7.  Subaru B9 Tribeca  Subaru execs may have been stony-faced when TTAC described the front end of their new SUV as a “flying vagina," but at least they didn’t turn to stone. Given the unrelenting hideousness of the Tribeca’s design– from its genital front end to its fallopian dash to its alien eyes rear end — they should count themselves lucky. The fact that the B9 is also slow, thirsty and cramped proves that repulsiveness can be more than skin deep. Why Subaru felt the need to enter the SUV segment when it offers such a wide range of superb four wheel-drive sedans and wagons is anybody’s guess. Clearly, they shouldn’t have bothered. - RF

6.  Chevrolet Monte Carlo  The Chevrolet Monte Carlo is a wrong wheel-drive engineering joke from the late ‘80’s. But it's main claim to shame is its merciless butchering of Chevy's once decadent “personal luxury” lines.  In one fell swoop, the baroque fenders went from tacky-posh to adolescently unrefined. From the front, the Asian-inspired headlights assault the muscle car values once associated with this famous coupe. At the rear, sacrilege takes the form of taillights that look like a two-way bookshelf speaker that met the business end of a heat gun. Factor in various grades of interior panel gapping, Wal-Mart spec’d polymers and parts bin swapping with zero integration and you’re done.  – SM

5.  Hummer H2  The Hummer H2 is a rebodied Yukotahoburbelade that’s so damn heavy the IRS will give you a tax break because you just bought a piece of commercial farm equipment. It looks like a school bus from behind and a morbidly obese Cherokee from every other angle. It doesn't handle. Braking distances are straight from 1956. It gets less than 10mpg and takes longer than 10 seconds to reach 60. The chances that its owners will take it off-road are slimmer than the odds of Nicole Ritchie eating. Even the name sucks (literally): the H2 is a sad simulacrum of the first Gulf War winning off-road champ HUMVEE. While the H2 doesn’t come with hair plugs, it tells the world that the man behind the wheel has a small penis, or brain, or both.  – JL

4.  Chrysler Aspen  Chrysler is trying to flog this monstrosity as a blingmobile– which is like trying to sell cocaine as a sleep aid. Chrysler's barely badge-engineered Dodge Durango is ugly. It’s thirsty. It’s slow. It’s badly built. It’s cramped. It’s expensive.
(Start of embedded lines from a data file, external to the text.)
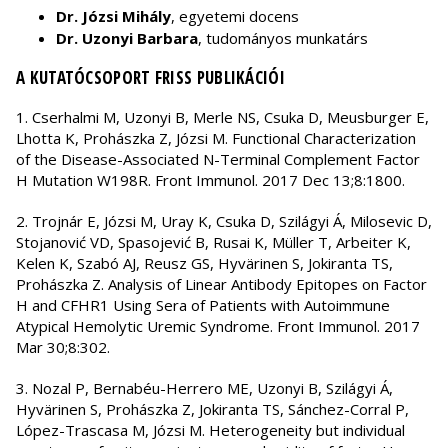
Dr. Józsi Mihály
, egyetemi docens
Dr. Uzonyi Barbara
, tudományos munkatárs
A KUTATÓCSOPORT FRISS PUBLIKÁCIÓI
1. Cserhalmi M, Uzonyi B, Merle NS, Csuka D, Meusburger E,
Lhotta K, Prohászka Z, Józsi M. Functional Characterization
of the Disease-Associated N-Terminal Complement Factor
H Mutation W198R. Front Immunol. 2017 Dec 13;8:1800.
2. Trojnár E, Józsi M, Uray K, Csuka D, Szilágyi Á, Milosevic D,
Stojanović VD, Spasojević B, Rusai K, Müller T, Arbeiter K,
Kelen K, Szabó AJ, Reusz GS, Hyvärinen S, Jokiranta TS,
Prohászka Z. Analysis of Linear Antibody Epitopes on Factor
H and CFHR1 Using Sera of Patients with Autoimmune
Atypical Hemolytic Uremic Syndrome. Front Immunol. 2017
Mar 30;8:302.
3. Nozal P, Bernabéu-Herrero ME, Uzonyi B, Szilágyi Á,
Hyvärinen S, Prohászka Z, Jokiranta TS, Sánchez-Corral P,
López-Trascasa M, Józsi M. Heterogeneity but individual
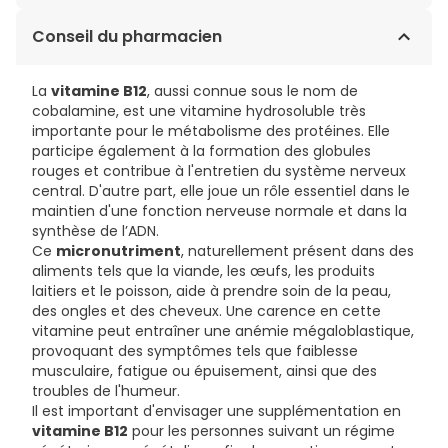
CALCIUM CASEINATE),VEGETABLE OIL (HIGH OLEIC
3,43€ / 100 g
Conseil du pharmacien
SUNFLOWER OIL, SOY OIL, CANOLA OIL), MINERALS
(POTASSIUM CITRATE, SODIUM CITRATE, POTASSIUM
PHOSPHATE DIBASIC, POTASSIUM CHLORIDE, MAGNESIUM
La
vitamine B12
, aussi connue sous le nom de
CHLORIDE, CALCIUM CARBONATE, SODIUM CHLORIDE,
cobalamine, est une vitamine hydrosoluble très
ZINC SULPHATE, FERROUS SULPHATE, MANGANESE
importante pour le métabolisme des protéines. Elle
SULPHATE, CUPRIC SULPHATE, SODIUM MOLYBDATE,
participe également à la formation des globules
POTASSIUM IODIDE, CHROMIUM CHLORIDE, SODIUM
rouges et contribue à l'entretien du système nerveux
SELENATE), SOYPROTEIN ISOLATE, CA-HMB (CALCIUM SS-
central. D'autre part, elle joue un rôle essentiel dans le
HYDROXY-SS-METHYLBUTYRATE MONOHYDRATE), INULIN,
maintien d'une fonction nerveuse normale et dans la
OLIGOFRUCTOSE, FLAVOURING, SOY LECITHIN
synthèse de l’ADN.
(EMULSIFIER), CHOLINE CHLORIDE, VITAMINS (ASCORBIC
Ce
micronutriment
, naturellement présent dans des
ACID, DL-ALPHA TOCOPHERYL ACETATE, NIACINAMIDE,
aliments tels que la viande, les œufs, les produits
CALCIUM PANTOTHENATE, PYRIDOXINE HYDROCHLORIDE,
laitiers et le poisson, aide à prendre soin de la peau,
THIAMINE HYDROCHLORIDE, RIBOFLAVIN, VITAMIN A
des ongles et des cheveux. Une carence en cette
PALMITATE, FOLIC ACID, SS-CAROTENE, BIOTIN,
vitamine peut entraîner une anémie mégaloblastique,
PHYLLOQUINONE, VITAMIN D3, CYANOCOBALAMIN),
provoquant des symptômes tels que faiblesse
ASCORBYL PALMITATE, MIXED TOCOPHEROLS.
musculaire, fatigue ou épuisement, ainsi que des
troubles de l'humeur.
Il est important d'envisager une supplémentation en
vitamine B12
pour les personnes suivant un régime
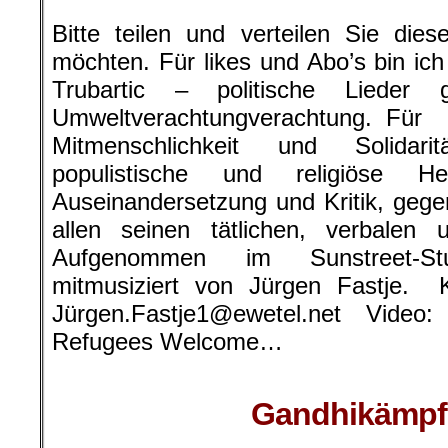
Bitte teilen und verteilen Sie di
möchten. Für likes und Abo’s bin ic
Trubartic – politische Lieder
Umweltverachtungverachtung. Für
Mitmenschlichkeit und Solidari
populistische und religiöse H
Auseinandersetzung und Kritik, gegen
allen seinen tätlichen, verbale
Aufgenommen im Sunstreet-St
mitmusiziert von Jürgen Fastje. K
Jürgen.Fastje1@ewetel.net Vide
Refugees Welcome…
Gandhikämpfe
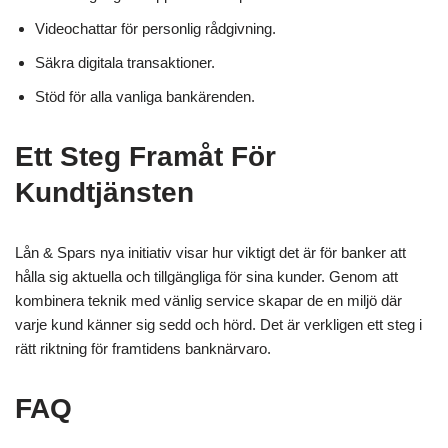
Videochattar för personlig rådgivning.
Säkra digitala transaktioner.
Stöd för alla vanliga bankärenden.
Ett Steg Framåt För
Kundtjänsten
Lån & Spars nya initiativ visar hur viktigt det är för banker att
hålla sig aktuella och tillgängliga för sina kunder. Genom att
kombinera teknik med vänlig service skapar de en miljö där
varje kund känner sig sedd och hörd. Det är verkligen ett steg i
rätt riktning för framtidens banknärvaro.
FAQ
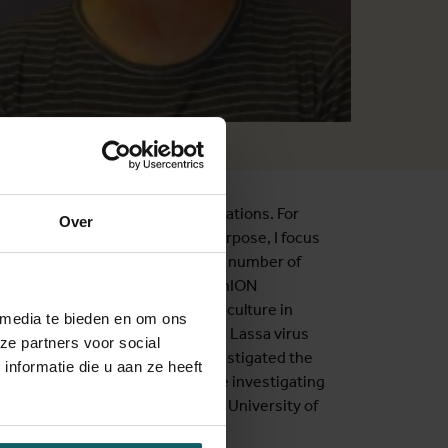
ten
less efficient in wildlife populations. For
Over
test these theories. For this purpose, I focus
xperiments and represent a high number of
, PCR, Sanger or metagenomic MinION
th the Sokoine University of Agriculture in
 media te bieden en om ons
context, I have been studying how Lassa virus
ze partners voor social
n in Burundi and DRC. I also investigated the
nformatie die u aan ze heeft
national project in which we are investigating
ct, I mainly collaborate with the University of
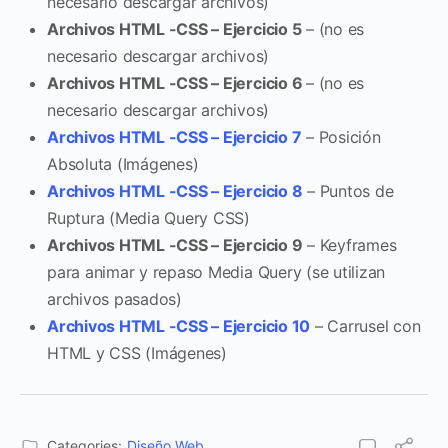
necesario descargar archivos)
Archivos HTML -CSS – Ejercicio 5
– (no es
necesario descargar archivos)
Archivos HTML -CSS – Ejercicio 6
– (no es
necesario descargar archivos)
Archivos HTML -CSS – Ejercicio 7
– Posición
Absoluta (Imágenes)
Archivos HTML -CSS – Ejercicio 8
– Puntos de
Ruptura (Media Query CSS)
Archivos HTML -CSS – Ejercicio 9
– Keyframes
para animar y repaso Media Query (se utilizan
archivos pasados)
Archivos HTML -CSS – Ejercicio 10
– Carrusel con
HTML y CSS (Imágenes)
Categories:
Diseño Web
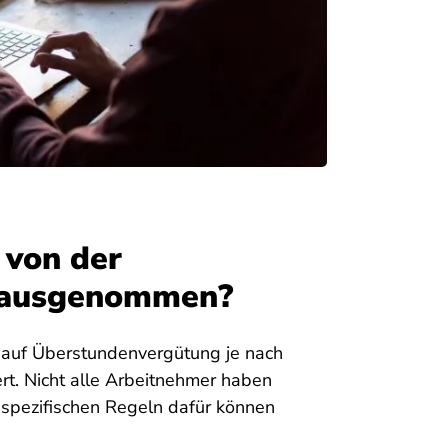
 von der
 ausgenommen?
h auf Überstundenvergütung je nach
rt. Nicht alle Arbeitnehmer haben
spezifischen Regeln dafür können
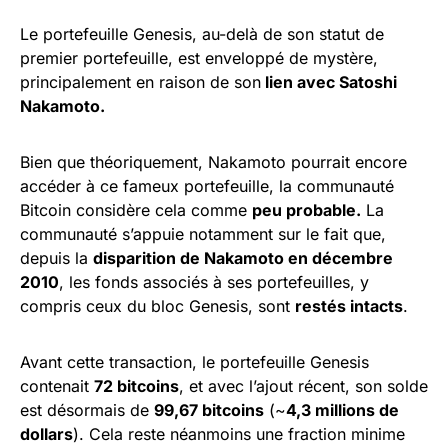
Le portefeuille Genesis, au-delà de son statut de
premier portefeuille, est enveloppé de mystère,
principalement en raison de son
lien avec Satoshi
Nakamoto.
Bien que théoriquement, Nakamoto pourrait encore
accéder à ce fameux portefeuille, la communauté
Bitcoin considère cela comme
peu probable.
La
communauté s’appuie notamment sur le fait que,
depuis la
disparition de Nakamoto en décembre
2010
, les fonds associés à ses portefeuilles, y
compris ceux du bloc Genesis, sont
restés intacts
.
Avant cette transaction, le portefeuille Genesis
contenait
72 bitcoins
, et avec l’ajout récent, son solde
est désormais de
99,67 bitcoins
(~
4,3 millions de
dollars
). Cela reste néanmoins une fraction minime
Although the Aspen was an inexpensive cheap way for the Dark Lords of DCX to expand the Chrysler brand portfolio, it’s a perfect example of the old adage “Just because you can do something doesn’t mean you should.” – RF

3.  Buick Rendezvous  Based on a 1997 minivan and introduced in 2002, the Rendezvous is a platform partner to the Chevrolet Venture, Pontiac Montana and Oldsmobile Silhouette, and a fraternal twin to the gruesome Pontiac Aztek. It’s outlasted them all, creaking along with nothing more than a few trim changes and corporate-wide mechanical updates. The ungainly Rendezvous’ ride, handling and performance are on par with… a 10-year-old minivan. In fact, the Rendezvous embodies everything that’s brought GM to the brink: penny pinching, brand dilution and chronic neglect. It’s set to be replaced by the Enclave, and not a moment too soon. – FW

2.  Jeep Compass  Props to DCX for trying to introduce an economical model for fans of the storied Jeep brand. A pox on their house for building the Compass. In this horror story, Dr. Frankenstein (played by the mustache-twirling Doktor Z) grafts round headlights and a seven-slot grill onto the face of a mediocre high-riding sedan (a.k.a. the Dodge Caliber). He throws the switch and an ugly, gangly, underpowered, mud-aversive half-breed staggers into the light, turning all who see it– or God forbid buy it– into grotesque, bobble-headed morons. The Compass stomps all over Jeep’s reputation as America’s purveyor of authentic off-road vehicles. It’s time to get out your pitchforks.  – WCM

1.  GM Minivans  Talk about retro-design. Rather than simply cop styling cues from bygone classics, GM built the Chevrolet Uplander, Saturn Relay, Buick Terraza and Pontiac SV6 using 25-year-old engineering. (Though not literally true, it’s true enough.) In terms of dreadful driving dynamics, contemptible aesthetics and torturous ergonomics, no other vehicles sold in America can compete with these ridiculously-named “Crossover Sport Vans.” For their antique engineering, woeful looks, cancerous effect on not one but four GM brands and their abject inability to hold a candle to their foreign-owned competition, GM’s minivans earn The Truth About Cars’ accolade as the worst vehicles currently for sale in America.  – WCM

131 Comments on “The Truth About Cars 2006 Ten Worst Automobiles Today (TWAT) Awards: The Winners...”


  • Claude Dickson
    Claude Dickson

    In case anyone was wondering why we are closing in on the 100th chapter of the GM death watch, the TWAT awards make it very clear. 6 of the 10 winners are GM products and this is without taking into account that No. 1 on the TWAT list is actually 3 vehicles, not one. These results should be expressed to Rick Waggoner as a much needed wake up call.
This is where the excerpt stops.